New York (CNN Business)The Federal Reserve means business when it comes to tightening monetary policy.

After raising its benchmark interest rate by half a percentage point earlier this month — the first rate hike of that magnitude in more than two decades — investors should brace for more of this medicine, the central bank’s meeting minutes showed Wednesday. Rate changes have traditionally been in quarter-percentage-point increments.
“Most participants judged that 50 basis point increases in the target range would likely be appropriate at the next couple of meetings,” according to minutes from the early May meeting of the Federal Open Market Committee, the Fed’s policymaking arm.

    Fed Chair Jerome Powell: We won't hesitate to raise rates to tame inflation

    Market participants already expected as much.
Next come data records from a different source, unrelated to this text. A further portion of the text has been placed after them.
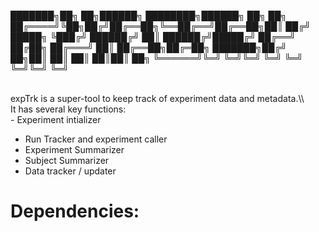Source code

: #+OPTIONS: toc:nil num:nil
███████╗██╗  ██╗██████╗ ████████╗██████╗ ██╗  ██╗
██╔════╝╚██╗██╔╝██╔══██╗╚══██╔══╝██╔══██╗██║ ██╔╝
█████╗   ╚███╔╝ ██████╔╝   ██║   ██████╔╝█████╔╝ 
██╔══╝   ██╔██╗ ██╔═══╝    ██║   ██╔══██╗██╔═██╗ 
███████╗██╔╝ ██╗██║        ██║   ██║  ██║██║  ██╗
╚══════╝╚═╝  ╚═╝╚═╝        ╚═╝   ╚═╝  ╚═╝╚═╝  ╚═╝

\\
expTrk is a super-tool to keep track of experiment data and metadata.\\\\
It has several key functions:\\
    - Experiment intializer
    - Run Tracker and experiment caller
    - Experiment Summarizer
    - Subject Summarizer
    - Data tracker / updater

* Dependencies:
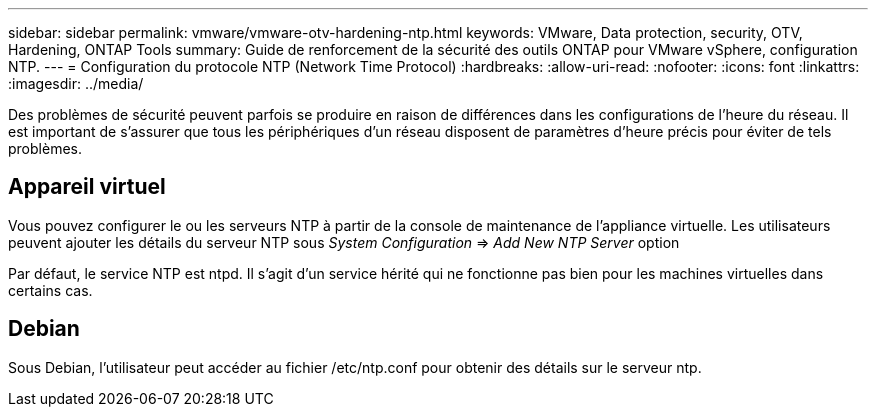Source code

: ---
sidebar: sidebar 
permalink: vmware/vmware-otv-hardening-ntp.html 
keywords: VMware, Data protection, security, OTV, Hardening, ONTAP Tools 
summary: Guide de renforcement de la sécurité des outils ONTAP pour VMware vSphere, configuration NTP. 
---
= Configuration du protocole NTP (Network Time Protocol)
:hardbreaks:
:allow-uri-read: 
:nofooter: 
:icons: font
:linkattrs: 
:imagesdir: ../media/


[role="lead"]
Des problèmes de sécurité peuvent parfois se produire en raison de différences dans les configurations de l'heure du réseau. Il est important de s'assurer que tous les périphériques d'un réseau disposent de paramètres d'heure précis pour éviter de tels problèmes.



== *Appareil virtuel*

Vous pouvez configurer le ou les serveurs NTP à partir de la console de maintenance de l'appliance virtuelle.  Les utilisateurs peuvent ajouter les détails du serveur NTP sous _System Configuration_ => _Add New NTP Server_ option

Par défaut, le service NTP est ntpd. Il s'agit d'un service hérité qui ne fonctionne pas bien pour les machines virtuelles dans certains cas.



== *Debian*

Sous Debian, l'utilisateur peut accéder au fichier /etc/ntp.conf pour obtenir des détails sur le serveur ntp.
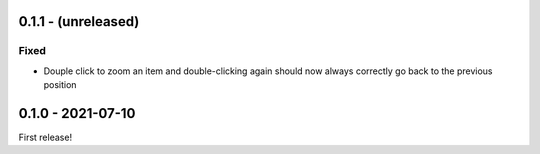 0.1.1 - (unreleased)
====================

Fixed
-----

* Douple click to zoom an item and double-clicking again should now always
  correctly go back to the previous position



0.1.0 - 2021-07-10
==================

First release!
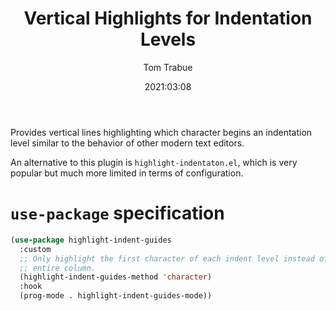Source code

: #+title:    Vertical Highlights for Indentation Levels
#+author:   Tom Trabue
#+email:    tom.trabue@gmail.com
#+date:     2021:03:08
#+property: header-args:emacs-lisp :lexical t
#+tags:
#+STARTUP: fold

Provides vertical lines highlighting which character begins an indentation
level similar to the behavior of other modern text editors.

An alternative to this plugin is =highlight-indentaton.el=, which is very
popular but much more limited in terms of configuration.

* =use-package= specification

#+begin_src emacs-lisp
  (use-package highlight-indent-guides
    :custom
    ;; Only highlight the first character of each indent level instead of the
    ;; entire column.
    (highlight-indent-guides-method 'character)
    :hook
    (prog-mode . highlight-indent-guides-mode))
#+end_src

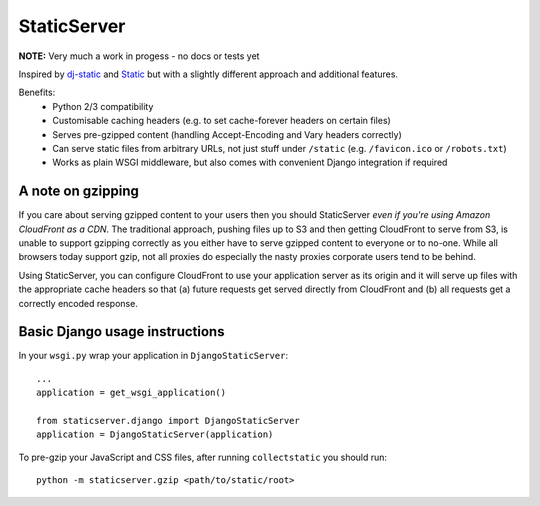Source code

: StaticServer
============

**NOTE:** Very much a work in progess - no docs or tests yet

Inspired by dj-static_ and Static_ but with a slightly different approach and additional features.

.. _dj-static: https://github.com/kennethreitz/dj-static
.. _Static: http://lukearno.com/projects/static/

Benefits:
 * Python 2/3 compatibility
 * Customisable caching headers (e.g. to set cache-forever headers on certain files)
 * Serves pre-gzipped content (handling Accept-Encoding and Vary headers correctly)
 * Can serve static files from arbitrary URLs, not just stuff under ``/static`` (e.g. ``/favicon.ico`` or ``/robots.txt``)
 * Works as plain WSGI middleware, but also comes with convenient Django integration if required

A note on gzipping
------------------

If you care about serving gzipped content to your users then you should StaticServer *even if you're using
Amazon CloudFront as a CDN*. The traditional approach, pushing files up to S3 and then getting CloudFront
to serve from S3, is unable to support gzipping correctly as you either have to serve gzipped content to
everyone or to no-one. While all browsers today support gzip, not all proxies do especially the nasty
proxies corporate users tend to be behind.

Using StaticServer, you can configure CloudFront to use your application server as its origin and it will
serve up files with the appropriate cache headers so that (a) future requests get served directly from
CloudFront and (b) all requests get a correctly encoded response.

Basic Django usage instructions
-------------------------------

In your ``wsgi.py`` wrap your application in ``DjangoStaticServer``::

    ...
    application = get_wsgi_application()

    from staticserver.django import DjangoStaticServer
    application = DjangoStaticServer(application)


To pre-gzip your JavaScript and CSS files, after running ``collectstatic`` you should run::

    python -m staticserver.gzip <path/to/static/root>

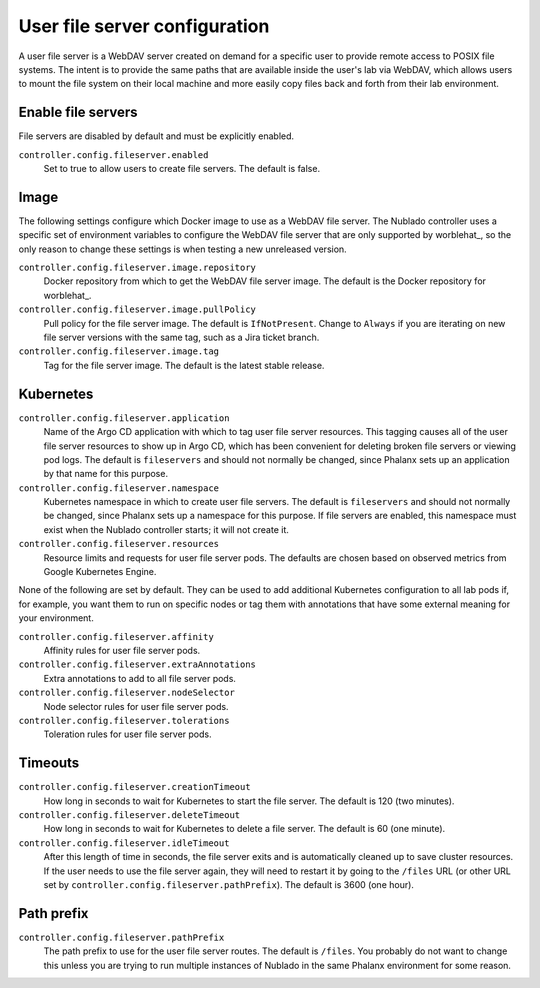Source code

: ##############################
User file server configuration
##############################

A user file server is a WebDAV server created on demand for a specific user to provide remote access to POSIX file systems.
The intent is to provide the same paths that are available inside the user's lab via WebDAV, which allows users to mount the file system on their local machine and more easily copy files back and forth from their lab environment.

Enable file servers
===================

File servers are disabled by default and must be explicitly enabled.

``controller.config.fileserver.enabled``
    Set to true to allow users to create file servers.
    The default is false.

Image
=====

The following settings configure which Docker image to use as a WebDAV file server.
The Nublado controller uses a specific set of environment variables to configure the WebDAV file server that are only supported by worblehat_, so the only reason to change these settings is when testing a new unreleased version.

``controller.config.fileserver.image.repository``
    Docker repository from which to get the WebDAV file server image.
    The default is the Docker repository for worblehat_.

``controller.config.fileserver.image.pullPolicy``
    Pull policy for the file server image.
    The default is ``IfNotPresent``.
    Change to ``Always`` if you are iterating on new file server versions with the same tag, such as a Jira ticket branch.

``controller.config.fileserver.image.tag``
    Tag for the file server image.
    The default is the latest stable release.

Kubernetes
==========

``controller.config.fileserver.application``
    Name of the Argo CD application with which to tag user file server resources.
    This tagging causes all of the user file server resources to show up in Argo CD, which has been convenient for deleting broken file servers or viewing pod logs.
    The default is ``fileservers`` and should not normally be changed, since Phalanx sets up an application by that name for this purpose.

``controller.config.fileserver.namespace``
    Kubernetes namespace in which to create user file servers.
    The default is ``fileservers`` and should not normally be changed, since Phalanx sets up a namespace for this purpose.
    If file servers are enabled, this namespace must exist when the Nublado controller starts; it will not create it.

``controller.config.fileserver.resources``
    Resource limits and requests for user file server pods.
    The defaults are chosen based on observed metrics from Google Kubernetes Engine.

None of the following are set by default.
They can be used to add additional Kubernetes configuration to all lab pods if, for example, you want them to run on specific nodes or tag them with annotations that have some external meaning for your environment.

``controller.config.fileserver.affinity``
    Affinity rules for user file server pods.

``controller.config.fileserver.extraAnnotations``
    Extra annotations to add to all file server pods.

``controller.config.fileserver.nodeSelector``
    Node selector rules for user file server pods.

``controller.config.fileserver.tolerations``
    Toleration rules for user file server pods.

Timeouts
========

``controller.config.fileserver.creationTimeout``
    How long in seconds to wait for Kubernetes to start the file server.
    The default is 120 (two minutes).

``controller.config.fileserver.deleteTimeout``
    How long in seconds to wait for Kubernetes to delete a file server.
    The default is 60 (one minute).

``controller.config.fileserver.idleTimeout``
    After this length of time in seconds, the file server exits and is automatically cleaned up to save cluster resources.
    If the user needs to use the file server again, they will need to restart it by going to the ``/files`` URL (or other URL set by ``controller.config.fileserver.pathPrefix``).
    The default is 3600 (one hour).

Path prefix
===========

``controller.config.fileserver.pathPrefix``
    The path prefix to use for the user file server routes.
    The default is ``/files``.
    You probably do not want to change this unless you are trying to run multiple instances of Nublado in the same Phalanx environment for some reason.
After all, the Fed is trying to combat the highest inflation rate in 40 years, even as economic data showed some easing of price pressures in April.
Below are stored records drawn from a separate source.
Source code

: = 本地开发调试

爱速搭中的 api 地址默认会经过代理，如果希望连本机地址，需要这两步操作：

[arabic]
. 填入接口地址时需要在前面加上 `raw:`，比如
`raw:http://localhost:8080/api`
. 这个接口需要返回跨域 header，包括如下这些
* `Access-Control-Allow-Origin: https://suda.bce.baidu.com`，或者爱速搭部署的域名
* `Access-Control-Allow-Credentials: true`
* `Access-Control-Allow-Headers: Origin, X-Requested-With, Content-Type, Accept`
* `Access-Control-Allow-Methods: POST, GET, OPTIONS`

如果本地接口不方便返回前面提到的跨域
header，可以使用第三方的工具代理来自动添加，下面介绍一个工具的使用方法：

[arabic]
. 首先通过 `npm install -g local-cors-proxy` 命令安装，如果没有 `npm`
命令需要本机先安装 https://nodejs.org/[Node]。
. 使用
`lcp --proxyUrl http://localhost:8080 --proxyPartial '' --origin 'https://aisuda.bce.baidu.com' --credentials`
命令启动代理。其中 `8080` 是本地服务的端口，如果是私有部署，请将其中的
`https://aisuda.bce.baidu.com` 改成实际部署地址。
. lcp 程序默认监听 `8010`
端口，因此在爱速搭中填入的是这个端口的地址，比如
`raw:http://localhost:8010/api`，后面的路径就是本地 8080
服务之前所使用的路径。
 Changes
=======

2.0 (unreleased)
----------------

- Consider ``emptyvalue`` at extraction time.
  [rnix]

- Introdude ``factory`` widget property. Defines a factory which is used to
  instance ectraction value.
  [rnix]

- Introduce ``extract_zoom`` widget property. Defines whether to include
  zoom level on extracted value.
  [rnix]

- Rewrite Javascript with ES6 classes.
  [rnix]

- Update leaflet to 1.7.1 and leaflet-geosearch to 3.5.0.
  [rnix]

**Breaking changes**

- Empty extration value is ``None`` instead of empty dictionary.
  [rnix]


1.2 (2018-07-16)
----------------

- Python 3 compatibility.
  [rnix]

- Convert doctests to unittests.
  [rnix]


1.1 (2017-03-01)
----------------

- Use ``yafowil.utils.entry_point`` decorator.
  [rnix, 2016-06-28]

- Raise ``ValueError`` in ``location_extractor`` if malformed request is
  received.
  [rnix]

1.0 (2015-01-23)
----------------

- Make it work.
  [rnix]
      “We’re going to have two consecutive 50 basis point hikes over the next few meetings. If it’s less, the market will think the Fed doesn’t take [the economic situation and high inflation] seriously. If it’s more, [the market] will think it’s worse than we thought,” said David Rubenstein, co-founder and co-chairman of the Carlyle Group, during a panel at the World Economic Forum in Davos earlier this week.

      That said, the minutes made the Fed appear even more hawkish in the context of the past week, according to Thomas Simons, money market economist at Jefferies. Financial markets have witnessed some turbulence since the Fed meeting at the start of the month, and certain economic data — including consumer sentiment — was weaker than expected.
      The next policy-setting Fed meetings are scheduled for mid-June, late July and late September.

        But the Fed’s actions won’t simply turn off the tap when it comes to inflation.
        “When inflation gets in to the system, it takes a while to get in, but it takes a lot longer to get it out,” Rubenstein said.
        Fed Chairman Jerome Powell has repeatedly stressed the bluntness of monetary policy tools and how it takes time for them to have an effect.
        On top of that, the central bank is trying to cool down the economy without pushing it into a recession. That’s commonly referred to as a “soft landing.”
        After US gross domestic product, the broadest measure of economic activity, declined in the first quarter of the year, economists began worrying that the nation might already be in a recession.

          But the Fed minutes show Washington’s bankers think otherwise: “The staff […] anticipated that GDP growth would rebound in the second quarter and advance at a solid pace over the remainder of the year,” the minutes said.
          Fed officials instead attributed the first-quarter downturn to specific categories that tend to be volatile and would likely be offset by strength in demand, the labor market and industrial production.